Exploit-ridden websites and phishing emails singled out as main conduits for increase in malware activity
Coronavirus-themed campaigns have resulted in a surge in malware threats over recent months, according to a new report from security vendor Malwarebytes.
Cybercriminals have preyed on the confusion, fear, and uncertainty surrounding the global coronavirus pandemic to give fresh impetus to often well-established malware strains.
For example, the NetWiredRC backdoor, which was dormant for roughly five months in 2019, returned with a vengeance at the start of 2020, with recorded incidents trebling (up 200%) in the period between December and March.
In addition, incidents of AveMaria, a dangerous remote access trojan that bundles password stealing capabilities, more than doubled over just a month with detections up 110% from February to March this year.
DanaBot, an invasive trojan and information stealer that can swipe online banking account credentials, rose 160% over the same period.
Malwarebytes’ latest quarterly Cybercrime Tactics and Techniques report (PDF), published on Monday, reports that exploit-ridden websites and phishing emails were the main conduit for the increase in malware activity.

SUPPLIED INFORMATION>

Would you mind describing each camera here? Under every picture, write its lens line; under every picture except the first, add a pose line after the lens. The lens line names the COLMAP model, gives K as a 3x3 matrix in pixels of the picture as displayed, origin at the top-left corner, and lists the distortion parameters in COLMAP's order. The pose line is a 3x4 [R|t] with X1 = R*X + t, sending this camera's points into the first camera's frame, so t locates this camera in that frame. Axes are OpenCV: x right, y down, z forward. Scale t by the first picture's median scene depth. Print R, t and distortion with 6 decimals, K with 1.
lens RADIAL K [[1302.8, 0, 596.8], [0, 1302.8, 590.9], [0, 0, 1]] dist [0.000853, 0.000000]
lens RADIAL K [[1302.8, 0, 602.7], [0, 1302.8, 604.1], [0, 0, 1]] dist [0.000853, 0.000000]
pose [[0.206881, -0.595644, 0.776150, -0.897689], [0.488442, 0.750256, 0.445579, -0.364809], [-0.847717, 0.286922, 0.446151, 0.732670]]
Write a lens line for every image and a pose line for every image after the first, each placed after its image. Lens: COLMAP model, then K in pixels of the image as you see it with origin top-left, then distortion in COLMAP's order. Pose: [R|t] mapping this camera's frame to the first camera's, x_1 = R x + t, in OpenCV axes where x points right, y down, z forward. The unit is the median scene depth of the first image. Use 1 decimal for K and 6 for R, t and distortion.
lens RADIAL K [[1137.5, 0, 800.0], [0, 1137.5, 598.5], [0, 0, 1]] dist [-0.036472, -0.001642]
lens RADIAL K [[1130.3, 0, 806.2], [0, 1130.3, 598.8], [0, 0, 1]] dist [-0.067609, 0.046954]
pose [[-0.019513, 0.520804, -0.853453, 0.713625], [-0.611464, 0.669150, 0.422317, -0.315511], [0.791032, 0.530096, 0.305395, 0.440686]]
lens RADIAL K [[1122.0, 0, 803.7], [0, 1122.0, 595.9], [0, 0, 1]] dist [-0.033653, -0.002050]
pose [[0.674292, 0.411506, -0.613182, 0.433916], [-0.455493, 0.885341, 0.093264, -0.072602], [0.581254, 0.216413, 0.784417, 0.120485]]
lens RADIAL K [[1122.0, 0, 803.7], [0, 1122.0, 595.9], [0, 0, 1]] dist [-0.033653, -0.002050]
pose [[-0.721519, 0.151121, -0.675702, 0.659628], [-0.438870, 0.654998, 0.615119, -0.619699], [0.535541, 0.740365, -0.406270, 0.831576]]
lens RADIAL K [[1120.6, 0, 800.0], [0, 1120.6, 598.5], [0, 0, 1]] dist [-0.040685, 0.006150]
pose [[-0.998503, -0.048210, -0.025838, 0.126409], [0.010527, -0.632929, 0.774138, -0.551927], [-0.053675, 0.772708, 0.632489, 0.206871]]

APPLY WHAT YOU READ>
**1.** According to the article above on coronavirus-themed malware, by how much did DanaBot detections rise?
**2.** Please extend the article on coronavirus-themed malware, picking up after its final sentence.

EXPECTED RESPONSES>
**1.** 160%

**2.**
The study offers an overview of what Malwarebytes reports were “countless impersonating emails and snake-oil pitches hiding a variety of keyloggers, ransomware, and data stealers”.
Some scam emails preyed on individuals’ desire to offer support during the pandemic.
Governments as well as low-level crooks are suspected of using coronavirus hooks to sling malware.
For example, a Pakistani state-sponsored threat actor spreading a remote access trojan through a coronavirus-themed spear-phishing campaign.
Malwarebytes further reports that a marked (26%) increase in credit card skimming activity in March shows that home shoppers are also being placed at higher risk of attack because of changes in the febrile threat environment.
Adam Kujawa, director of Malwarebytes Labs, told The Daily Swig that the security firm had seen a “few different ways that Covid-19 has been used in these attacks, both against consumers and against business folks who may be working from home.”
Kujawa views the use of older malware in the latest attacks as representative of a temporary switch in tactics.
“When more people started [working from home] and the target shifted, instead of investing heavily in more effective and novel malware, they went and purchased crap malware that’s really only good for stealing passwords and spying on the user,” he said.
“Eventually, we’ll all go back to the office and we’ll see them go back to the more effective tools we were watching at the beginning of the year. (Like Emotet, TrickBot, etc.)”
The main findings of the report are covered in a blog post by Malwarebytes.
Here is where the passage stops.